Work to do ->
Lay out every line of the material below as a two-column Markdown table headed Row and Line, with a running number in Row and the line itself in Line. Skip blank lines and leave the pictures out.

Recorded information ->
_ _ _ _
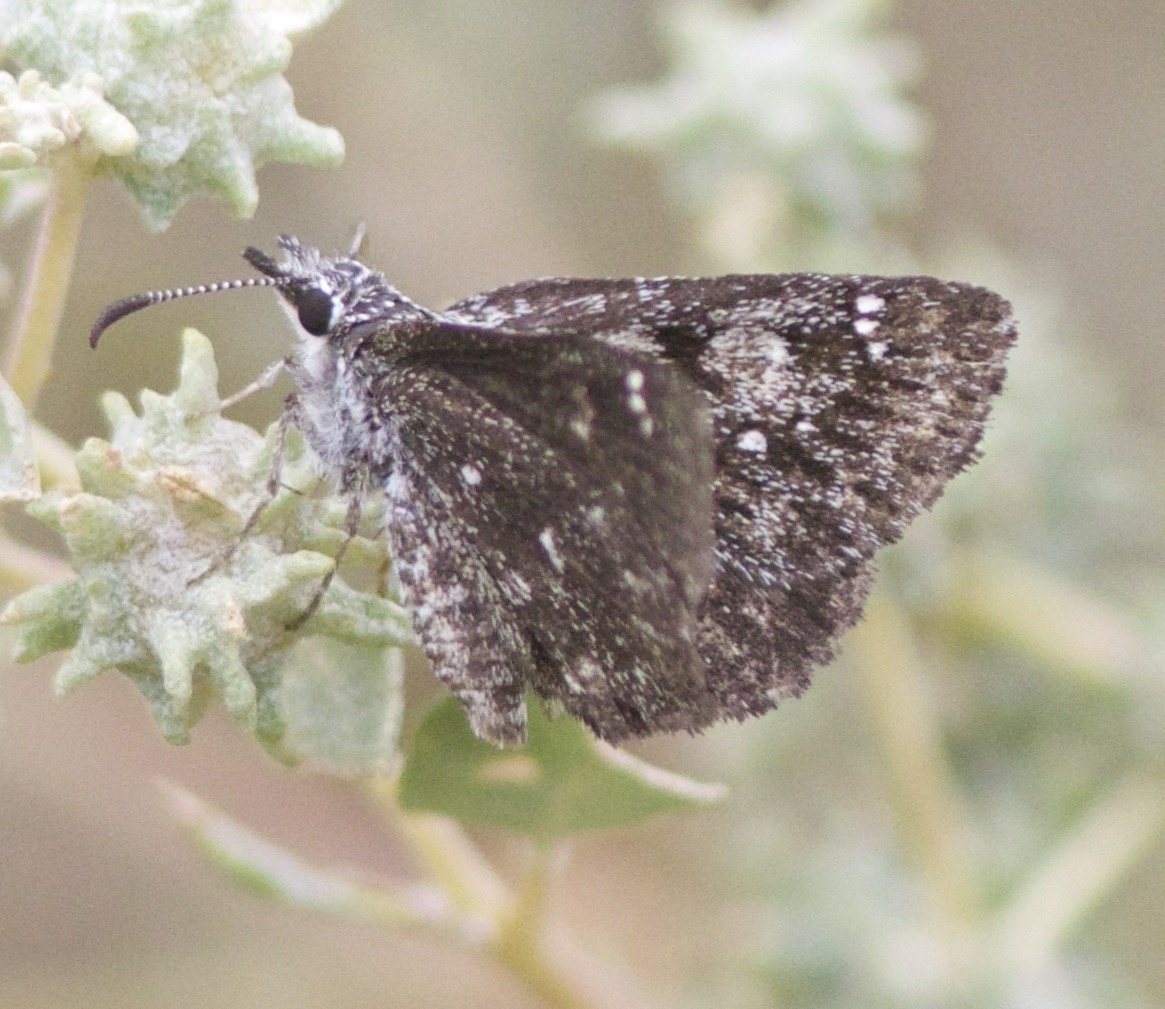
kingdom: Animalia
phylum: Arthropoda
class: Insecta
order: Lepidoptera
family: Hesperiidae
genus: Hesperopsis
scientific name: Hesperopsis alpheus
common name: Saltbush Sootywing
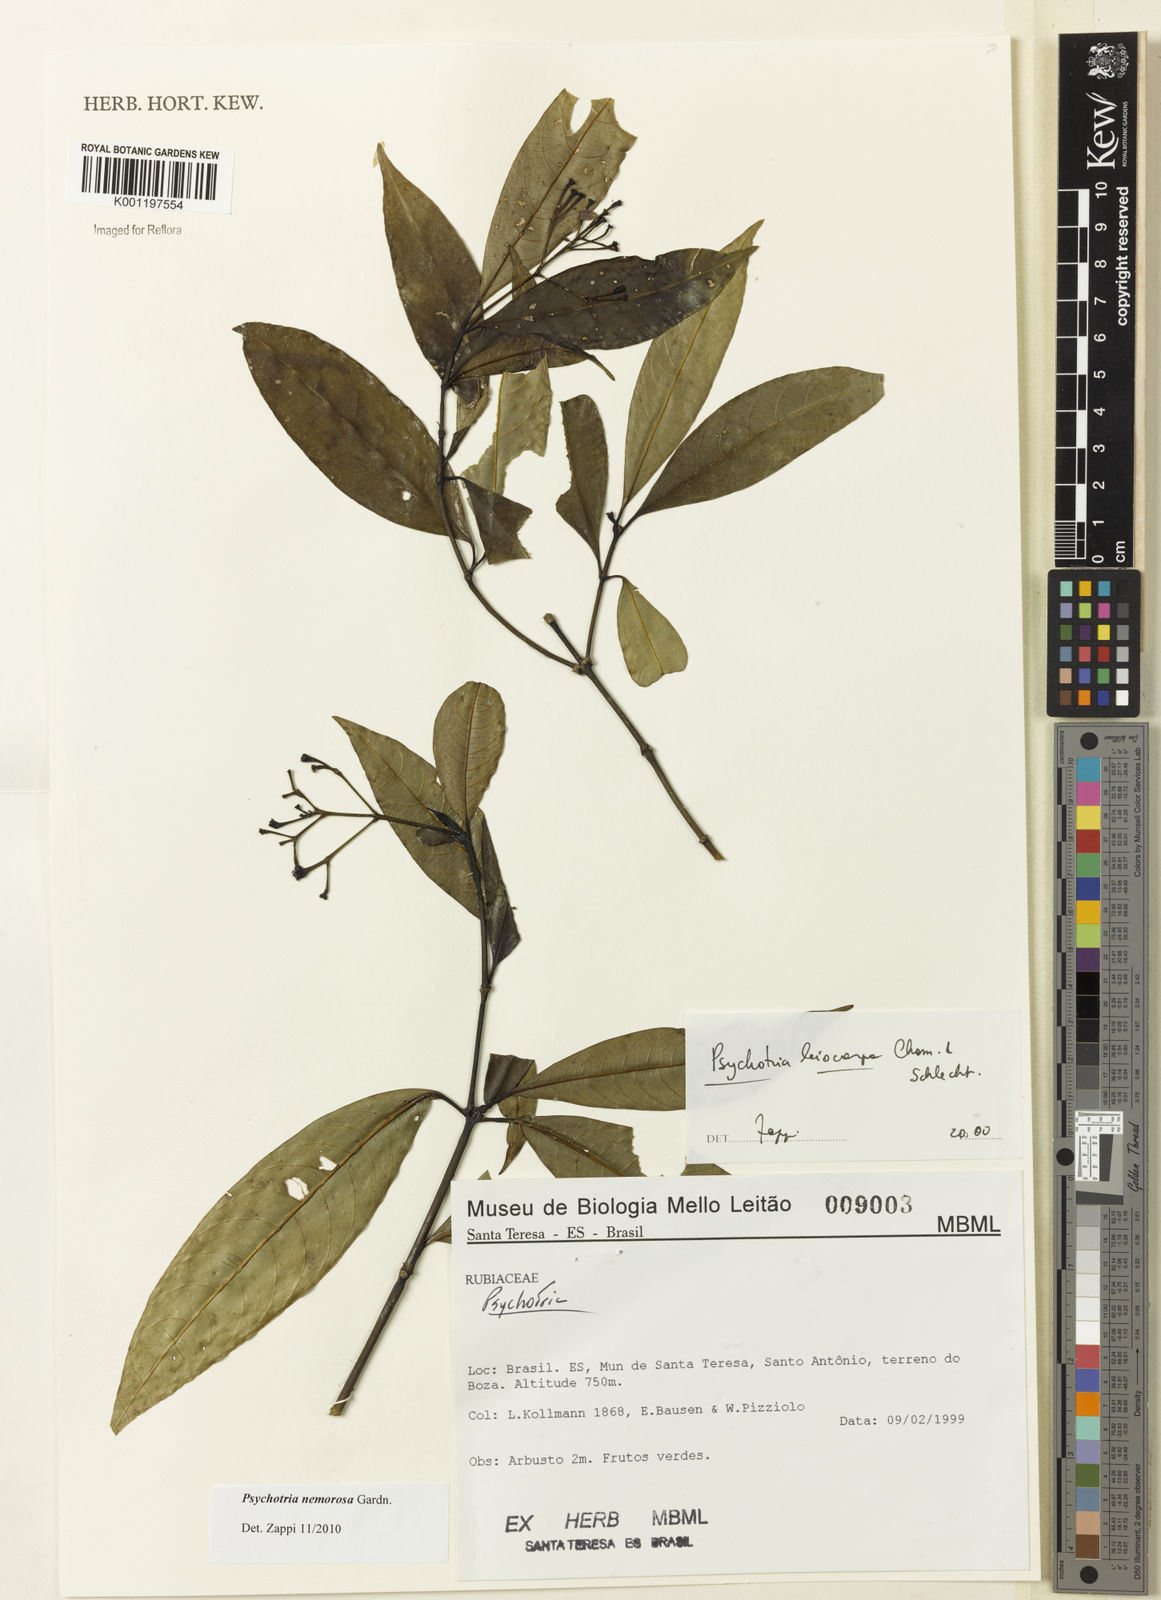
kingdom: Plantae
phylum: Tracheophyta
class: Magnoliopsida
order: Gentianales
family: Rubiaceae
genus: Psychotria
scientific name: Psychotria nemorosa
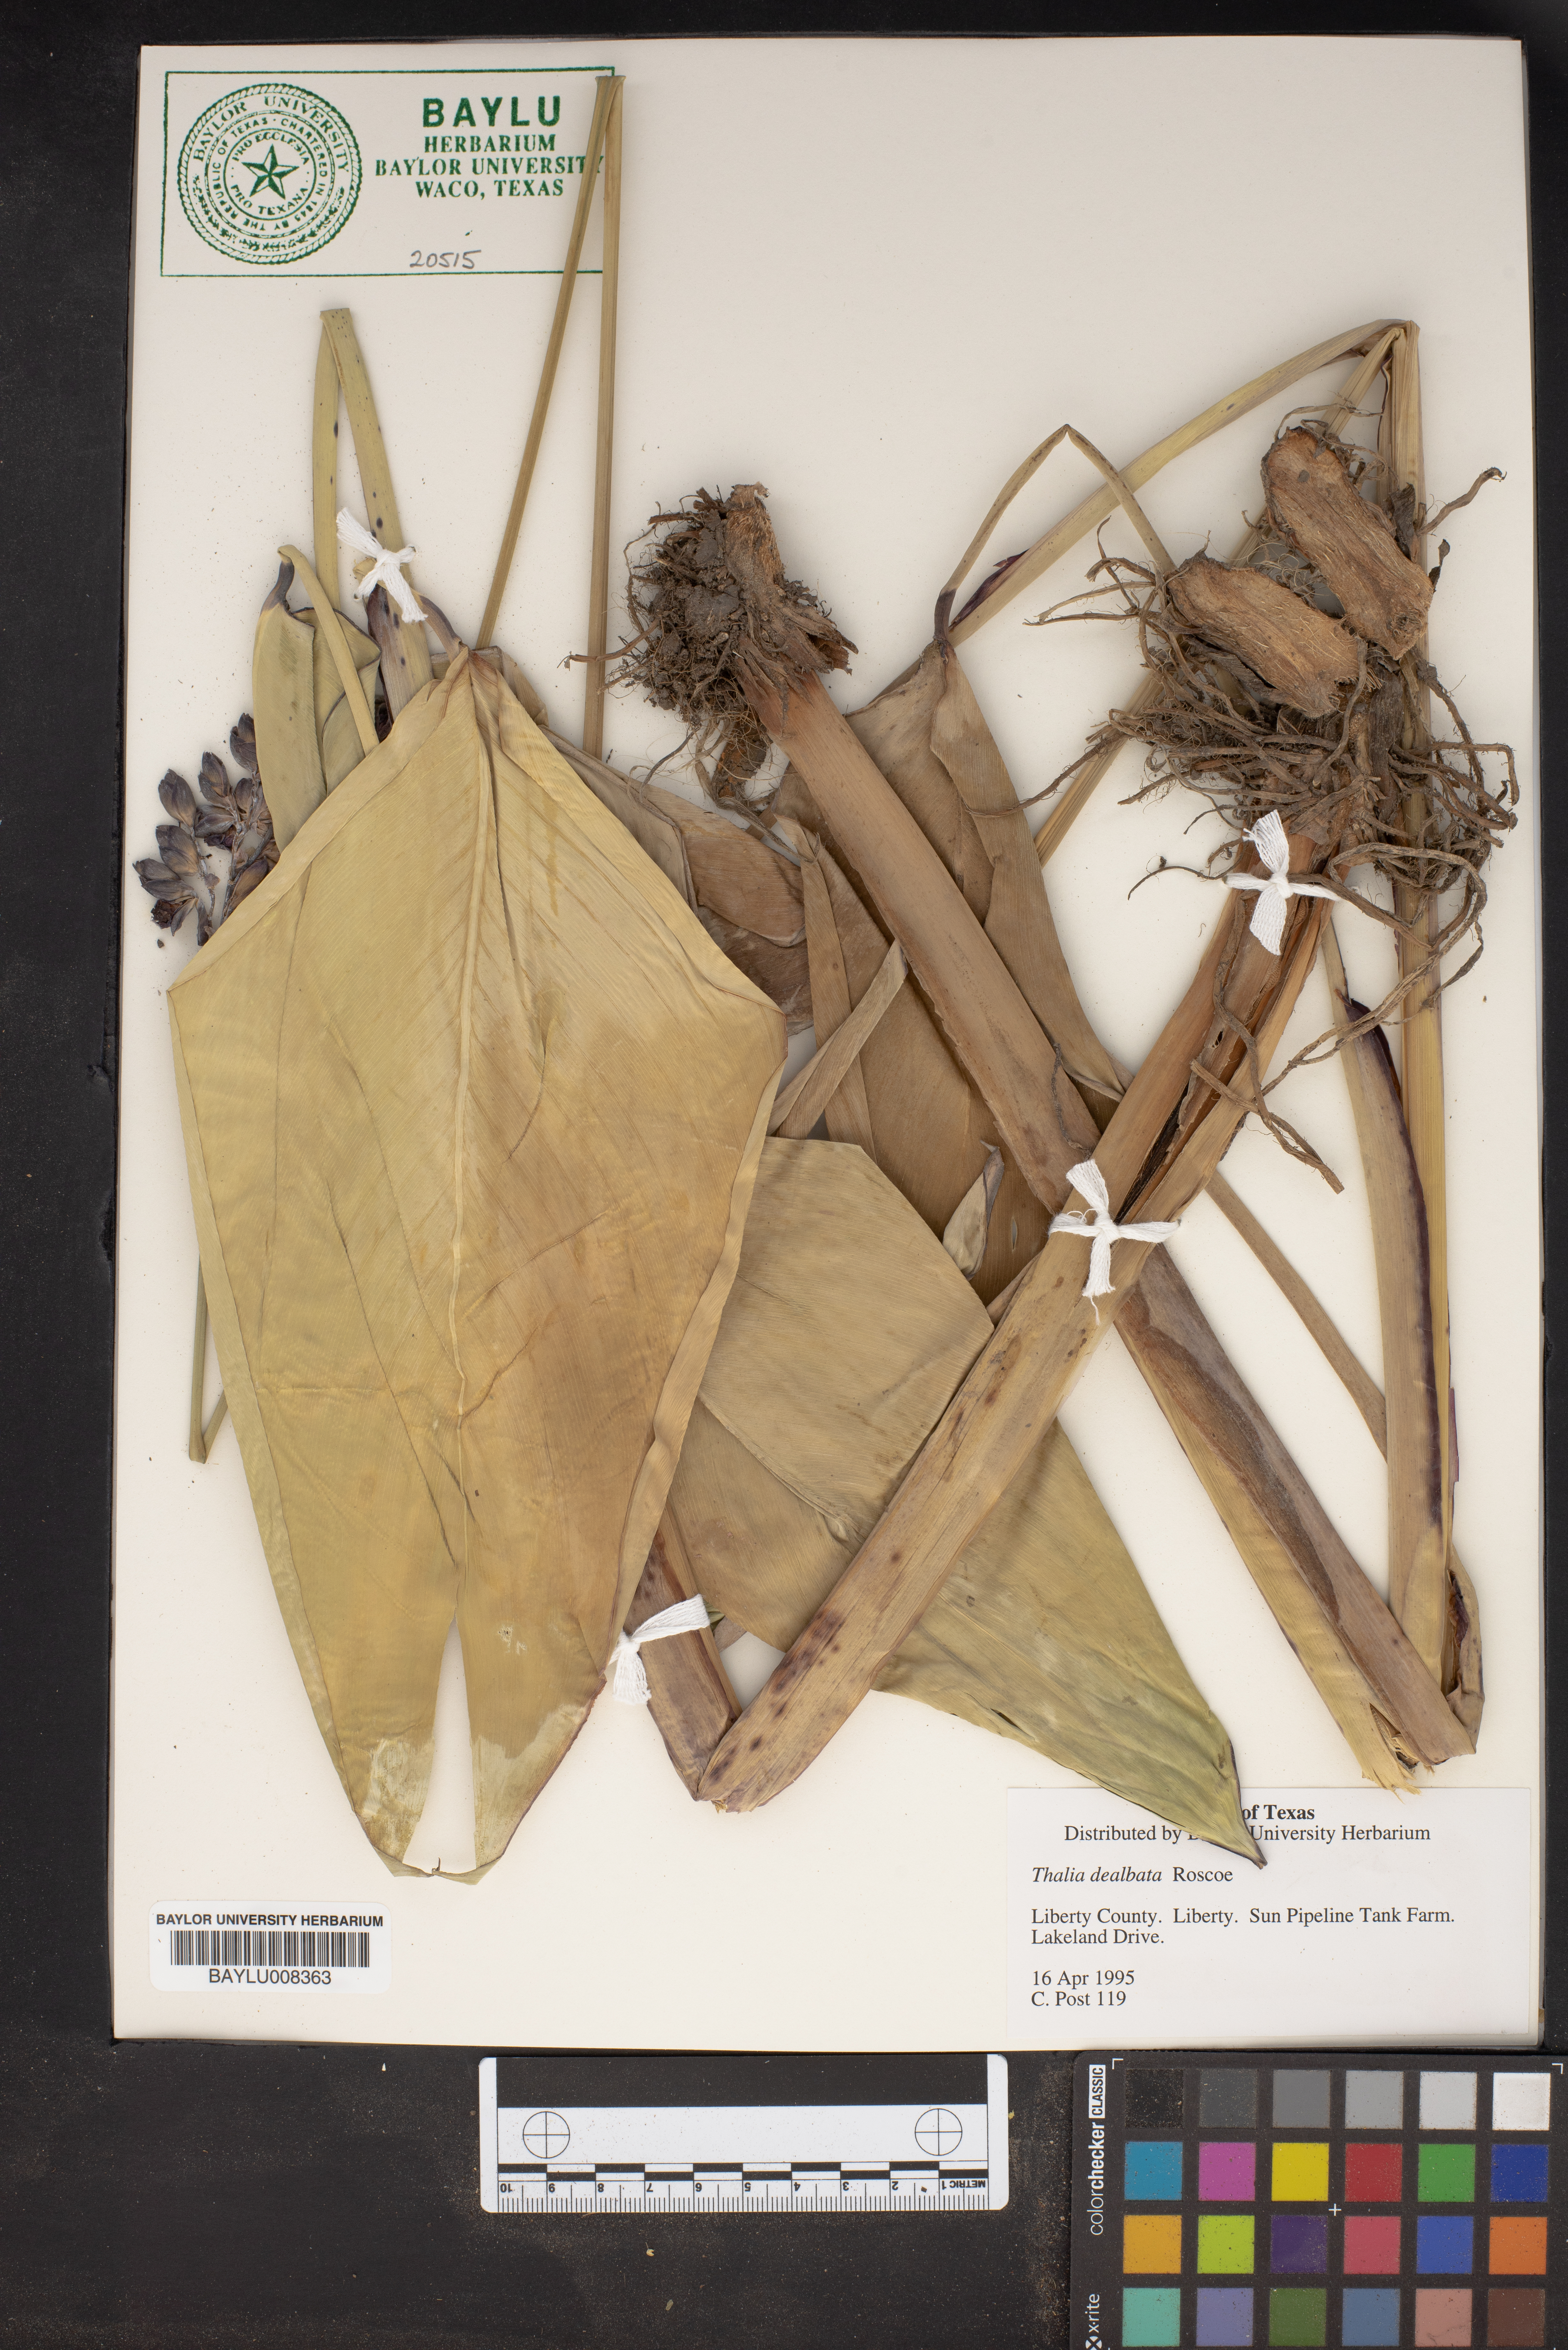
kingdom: Plantae
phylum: Tracheophyta
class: Liliopsida
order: Zingiberales
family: Marantaceae
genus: Thalia
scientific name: Thalia dealbata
_ _ _ _
Output for this exercise ->
| Row | Line |
|---|---|
| 1 | kingdom: Animalia |
| 2 | phylum: Arthropoda |
| 3 | class: Insecta |
| 4 | order: Lepidoptera |
| 5 | family: Hesperiidae |
| 6 | genus: Hesperopsis |
| 7 | scientific name: Hesperopsis alpheus |
| 8 | common name: Saltbush Sootywing |
| 9 | kingdom: Plantae |
| 10 | phylum: Tracheophyta |
| 11 | class: Magnoliopsida |
| 12 | order: Gentianales |
| 13 | family: Rubiaceae |
| 14 | genus: Psychotria |
| 15 | scientific name: Psychotria nemorosa |
| 16 | kingdom: Plantae |
| 17 | phylum: Tracheophyta |
| 18 | class: Liliopsida |
| 19 | order: Zingiberales |
| 20 | family: Marantaceae |
| 21 | genus: Thalia |
| 22 | scientific name: Thalia dealbata |